Wales' first professor of midwifery says the growing number of women having Caesarean births must be reduced.
A higher proportion women in Wales have Caesareans than in England
Billie Hunter has been made Professor of Midwifery at Swansea University, the first such role in Wales.
She said she hopes to influence policy in Wales' maternity services, including reducing the Caesarean rate and combating a shortage of midwives.
Since 1996, the number of women having Caesarean births in Wales has risen from 19% to nearly 24%.
The figure in Wales is higher than in England, where 22.7% of birth were Caesarean according to the most recent 2003-4 figures.
Professor Hunter told BBC Wales that while Caesareans were often necessary, women frequently chose to have them because they were "frightened".
She added: "If it's an emergency Caesarean or there's a clinical need, then it's appropriate.
"But we find that women may have physical or emotional problems after having a Caesarean when it wasn't needed.
"My impression is that women are frightened about childbirth, they are frightened of pain and they consider a Caesarean as an option."
She said she thought there was more midwives could do to help ease women's fears over natural childbirth, adding: "The relationship between midwives and women is key."
Prof Hunter, 52, is Wales' first professor of midwifery and one of only about a dozen in the UK.
After working in midwifery for 25 years, Prof Hunter said her new role was to carry out research into maternity issues in Wales, but also to educate midwives and parents on choices.

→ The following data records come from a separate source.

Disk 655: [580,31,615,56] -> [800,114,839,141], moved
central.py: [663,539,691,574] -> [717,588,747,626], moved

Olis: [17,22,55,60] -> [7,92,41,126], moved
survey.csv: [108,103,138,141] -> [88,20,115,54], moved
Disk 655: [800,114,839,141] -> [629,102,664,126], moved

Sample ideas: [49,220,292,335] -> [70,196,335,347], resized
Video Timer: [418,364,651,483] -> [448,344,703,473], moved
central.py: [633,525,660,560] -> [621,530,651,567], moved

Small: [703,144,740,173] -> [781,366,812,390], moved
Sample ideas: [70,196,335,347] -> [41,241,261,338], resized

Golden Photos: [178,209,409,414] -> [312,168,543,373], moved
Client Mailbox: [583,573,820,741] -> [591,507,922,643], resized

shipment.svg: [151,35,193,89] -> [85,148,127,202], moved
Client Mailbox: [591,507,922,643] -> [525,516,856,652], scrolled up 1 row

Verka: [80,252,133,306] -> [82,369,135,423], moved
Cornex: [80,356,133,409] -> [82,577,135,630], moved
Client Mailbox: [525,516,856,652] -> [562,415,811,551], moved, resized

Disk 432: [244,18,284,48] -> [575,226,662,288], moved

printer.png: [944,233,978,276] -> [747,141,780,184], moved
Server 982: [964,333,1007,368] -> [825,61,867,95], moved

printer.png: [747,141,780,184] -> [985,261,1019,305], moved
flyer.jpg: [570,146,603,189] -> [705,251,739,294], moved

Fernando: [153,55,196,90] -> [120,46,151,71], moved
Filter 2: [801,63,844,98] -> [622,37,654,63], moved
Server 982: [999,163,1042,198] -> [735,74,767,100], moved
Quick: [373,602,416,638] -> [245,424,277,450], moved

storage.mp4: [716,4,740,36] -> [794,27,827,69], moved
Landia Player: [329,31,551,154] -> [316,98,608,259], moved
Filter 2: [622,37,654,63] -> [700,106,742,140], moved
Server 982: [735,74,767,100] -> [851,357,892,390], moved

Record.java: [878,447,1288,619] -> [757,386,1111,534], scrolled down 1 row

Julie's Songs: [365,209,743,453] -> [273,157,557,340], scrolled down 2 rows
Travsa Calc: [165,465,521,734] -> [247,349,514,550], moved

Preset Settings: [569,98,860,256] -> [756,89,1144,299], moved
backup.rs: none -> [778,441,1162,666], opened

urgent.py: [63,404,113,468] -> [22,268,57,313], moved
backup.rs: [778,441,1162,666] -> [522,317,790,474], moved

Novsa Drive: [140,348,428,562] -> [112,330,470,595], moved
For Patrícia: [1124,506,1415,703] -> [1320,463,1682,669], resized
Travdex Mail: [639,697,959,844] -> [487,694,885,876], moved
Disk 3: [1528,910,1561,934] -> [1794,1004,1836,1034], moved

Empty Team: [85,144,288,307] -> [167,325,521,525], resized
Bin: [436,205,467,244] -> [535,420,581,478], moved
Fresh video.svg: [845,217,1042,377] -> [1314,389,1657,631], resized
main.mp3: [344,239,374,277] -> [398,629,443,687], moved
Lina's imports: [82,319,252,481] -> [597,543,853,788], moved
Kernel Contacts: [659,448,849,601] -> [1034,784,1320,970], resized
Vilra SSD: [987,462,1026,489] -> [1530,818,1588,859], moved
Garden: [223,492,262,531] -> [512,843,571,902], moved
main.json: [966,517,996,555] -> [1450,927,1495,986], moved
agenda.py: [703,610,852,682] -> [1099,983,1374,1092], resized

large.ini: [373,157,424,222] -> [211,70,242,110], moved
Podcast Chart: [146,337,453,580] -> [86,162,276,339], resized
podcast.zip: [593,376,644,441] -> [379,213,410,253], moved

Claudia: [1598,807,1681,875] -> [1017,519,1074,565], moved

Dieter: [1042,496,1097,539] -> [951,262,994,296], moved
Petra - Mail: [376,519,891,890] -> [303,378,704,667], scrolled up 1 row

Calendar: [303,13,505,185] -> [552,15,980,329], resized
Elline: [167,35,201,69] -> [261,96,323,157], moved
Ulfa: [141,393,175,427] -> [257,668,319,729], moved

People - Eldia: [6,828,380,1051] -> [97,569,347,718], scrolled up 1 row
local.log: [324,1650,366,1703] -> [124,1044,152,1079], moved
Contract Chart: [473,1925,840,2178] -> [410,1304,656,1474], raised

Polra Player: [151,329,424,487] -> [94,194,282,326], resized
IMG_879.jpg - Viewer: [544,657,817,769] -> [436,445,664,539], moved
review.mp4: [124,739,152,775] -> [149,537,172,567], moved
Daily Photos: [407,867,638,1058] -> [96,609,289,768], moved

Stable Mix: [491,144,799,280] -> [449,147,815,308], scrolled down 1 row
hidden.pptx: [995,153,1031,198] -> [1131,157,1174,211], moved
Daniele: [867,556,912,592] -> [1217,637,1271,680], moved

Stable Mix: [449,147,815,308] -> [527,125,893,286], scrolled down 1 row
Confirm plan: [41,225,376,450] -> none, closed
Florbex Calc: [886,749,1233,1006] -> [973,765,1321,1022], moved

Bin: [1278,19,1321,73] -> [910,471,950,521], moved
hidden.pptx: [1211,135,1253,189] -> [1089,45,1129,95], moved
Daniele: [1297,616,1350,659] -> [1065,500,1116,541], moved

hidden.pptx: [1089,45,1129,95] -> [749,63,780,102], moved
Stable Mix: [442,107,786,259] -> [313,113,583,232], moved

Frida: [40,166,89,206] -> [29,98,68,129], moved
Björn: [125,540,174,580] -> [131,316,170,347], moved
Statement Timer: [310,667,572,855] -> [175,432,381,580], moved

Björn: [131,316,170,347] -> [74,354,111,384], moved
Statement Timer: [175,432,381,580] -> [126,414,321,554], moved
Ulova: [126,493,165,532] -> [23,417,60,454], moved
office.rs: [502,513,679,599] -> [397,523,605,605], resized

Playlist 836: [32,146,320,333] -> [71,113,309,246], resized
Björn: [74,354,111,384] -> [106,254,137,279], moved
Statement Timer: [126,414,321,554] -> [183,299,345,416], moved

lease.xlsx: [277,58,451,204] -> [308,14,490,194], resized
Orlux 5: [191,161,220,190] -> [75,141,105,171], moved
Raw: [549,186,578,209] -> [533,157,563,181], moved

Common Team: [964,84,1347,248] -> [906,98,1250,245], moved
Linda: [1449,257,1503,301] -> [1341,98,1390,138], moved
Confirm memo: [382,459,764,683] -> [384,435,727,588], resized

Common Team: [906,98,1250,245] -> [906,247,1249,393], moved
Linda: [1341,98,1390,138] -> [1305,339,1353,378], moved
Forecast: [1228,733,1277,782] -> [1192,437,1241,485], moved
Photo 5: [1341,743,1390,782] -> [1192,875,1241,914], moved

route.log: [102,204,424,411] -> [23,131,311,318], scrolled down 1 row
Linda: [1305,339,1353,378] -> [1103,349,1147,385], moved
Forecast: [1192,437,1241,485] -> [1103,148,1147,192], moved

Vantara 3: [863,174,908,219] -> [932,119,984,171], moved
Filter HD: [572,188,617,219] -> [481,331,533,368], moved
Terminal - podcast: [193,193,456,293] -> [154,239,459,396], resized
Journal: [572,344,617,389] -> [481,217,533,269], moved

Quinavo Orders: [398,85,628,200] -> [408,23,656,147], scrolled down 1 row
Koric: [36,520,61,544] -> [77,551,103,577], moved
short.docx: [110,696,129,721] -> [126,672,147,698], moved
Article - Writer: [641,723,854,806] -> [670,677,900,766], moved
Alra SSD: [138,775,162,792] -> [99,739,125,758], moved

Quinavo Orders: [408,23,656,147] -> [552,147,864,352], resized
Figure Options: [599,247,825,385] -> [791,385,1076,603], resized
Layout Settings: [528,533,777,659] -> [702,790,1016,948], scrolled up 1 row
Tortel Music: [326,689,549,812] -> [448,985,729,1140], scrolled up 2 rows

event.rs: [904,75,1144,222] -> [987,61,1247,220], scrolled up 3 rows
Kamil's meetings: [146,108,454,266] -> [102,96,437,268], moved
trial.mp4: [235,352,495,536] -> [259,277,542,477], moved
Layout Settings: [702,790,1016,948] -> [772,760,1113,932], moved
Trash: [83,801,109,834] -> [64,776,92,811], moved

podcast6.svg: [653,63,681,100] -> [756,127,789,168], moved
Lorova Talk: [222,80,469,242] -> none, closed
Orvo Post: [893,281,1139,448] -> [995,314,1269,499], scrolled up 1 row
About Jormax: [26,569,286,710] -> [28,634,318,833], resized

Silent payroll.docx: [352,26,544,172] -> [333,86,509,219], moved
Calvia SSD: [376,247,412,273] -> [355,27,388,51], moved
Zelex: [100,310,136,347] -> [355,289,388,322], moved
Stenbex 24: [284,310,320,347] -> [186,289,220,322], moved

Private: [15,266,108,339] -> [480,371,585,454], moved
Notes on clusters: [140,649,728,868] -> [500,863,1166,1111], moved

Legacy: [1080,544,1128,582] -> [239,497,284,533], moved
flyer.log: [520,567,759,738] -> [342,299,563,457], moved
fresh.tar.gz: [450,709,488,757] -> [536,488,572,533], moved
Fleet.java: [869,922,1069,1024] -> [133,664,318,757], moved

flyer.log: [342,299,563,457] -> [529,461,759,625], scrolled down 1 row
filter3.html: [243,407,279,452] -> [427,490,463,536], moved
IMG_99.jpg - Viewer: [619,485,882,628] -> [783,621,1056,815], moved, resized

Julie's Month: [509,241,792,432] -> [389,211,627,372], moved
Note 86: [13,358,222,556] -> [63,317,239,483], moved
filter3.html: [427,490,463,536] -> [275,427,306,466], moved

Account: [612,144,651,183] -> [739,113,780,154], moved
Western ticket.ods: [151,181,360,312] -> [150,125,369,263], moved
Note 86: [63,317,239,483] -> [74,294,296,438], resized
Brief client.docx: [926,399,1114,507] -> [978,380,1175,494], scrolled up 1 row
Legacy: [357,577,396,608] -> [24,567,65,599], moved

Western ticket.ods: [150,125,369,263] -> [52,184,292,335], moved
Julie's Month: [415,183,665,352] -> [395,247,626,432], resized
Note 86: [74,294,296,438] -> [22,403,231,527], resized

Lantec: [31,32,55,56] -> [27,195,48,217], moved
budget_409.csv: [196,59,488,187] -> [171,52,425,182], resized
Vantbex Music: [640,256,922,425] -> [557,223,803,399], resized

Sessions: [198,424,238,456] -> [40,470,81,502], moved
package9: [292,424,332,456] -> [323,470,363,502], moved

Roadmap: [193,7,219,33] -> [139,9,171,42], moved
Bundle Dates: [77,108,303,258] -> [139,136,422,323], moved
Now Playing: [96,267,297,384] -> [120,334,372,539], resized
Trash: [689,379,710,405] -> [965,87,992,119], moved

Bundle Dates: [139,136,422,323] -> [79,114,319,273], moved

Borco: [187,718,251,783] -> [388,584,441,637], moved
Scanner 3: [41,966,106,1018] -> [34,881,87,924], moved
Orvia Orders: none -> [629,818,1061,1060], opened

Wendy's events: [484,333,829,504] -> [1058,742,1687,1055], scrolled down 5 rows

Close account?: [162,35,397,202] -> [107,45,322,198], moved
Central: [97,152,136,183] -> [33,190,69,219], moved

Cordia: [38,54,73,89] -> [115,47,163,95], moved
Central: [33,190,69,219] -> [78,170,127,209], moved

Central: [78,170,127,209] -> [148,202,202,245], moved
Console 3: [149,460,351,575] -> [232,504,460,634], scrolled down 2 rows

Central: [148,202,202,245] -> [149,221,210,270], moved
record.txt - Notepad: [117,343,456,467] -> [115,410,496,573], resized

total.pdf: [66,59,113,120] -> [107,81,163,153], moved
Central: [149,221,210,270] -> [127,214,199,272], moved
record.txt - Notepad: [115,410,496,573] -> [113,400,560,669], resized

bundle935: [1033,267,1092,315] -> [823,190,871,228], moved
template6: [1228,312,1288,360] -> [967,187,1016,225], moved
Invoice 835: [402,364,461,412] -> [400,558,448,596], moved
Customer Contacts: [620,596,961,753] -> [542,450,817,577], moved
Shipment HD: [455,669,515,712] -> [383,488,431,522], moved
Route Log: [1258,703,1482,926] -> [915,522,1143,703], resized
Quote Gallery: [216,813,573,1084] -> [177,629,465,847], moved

Billie Hunter is Wales' first professor of midwifery
She added that she hoped to influence policy on maternity issues.
Prof Hunter said: "My main role will be research - finding out more about maternity care in Wales, understanding the issues and then helping to improve it.
"There's still lots we don't know about having a baby and the experience of women who are having a baby."
As well as the increasing rate of Caesarean births in Wales, Prof Hunter said maternity services also faced problems of staff shortages.
She said: "There's a big problem of recruitment and retention of midwives in Wales, as elsewhere.
"They get stressed and burned out after a couple of years. I need to find out why that is and help to stop it from happening.
"Midwives don't go into it for the pay - it's about job satisfaction."
Economic and social problems also affected maternity care in Wales, Prof Hunter added.
"The biggest overall problem in Wales is inequality in health," she said.
"It all starts with birth and how a baby is nourished in the womb has a major impact on that baby's life chances.
"If a midwife can get there early and influence what people eat and how they look after themselves then it can help at a very early stage.
"There's scope for projects working with people in economically-deprived areas, ethnic groups or asylum seekers."
But Prof Hunter said she was "excited" to be taking up herrole, saying Wales was leading the way in some areas.
"There are more midwife-led birth units starting up and there is a policy to increase home birth to 10% of the total."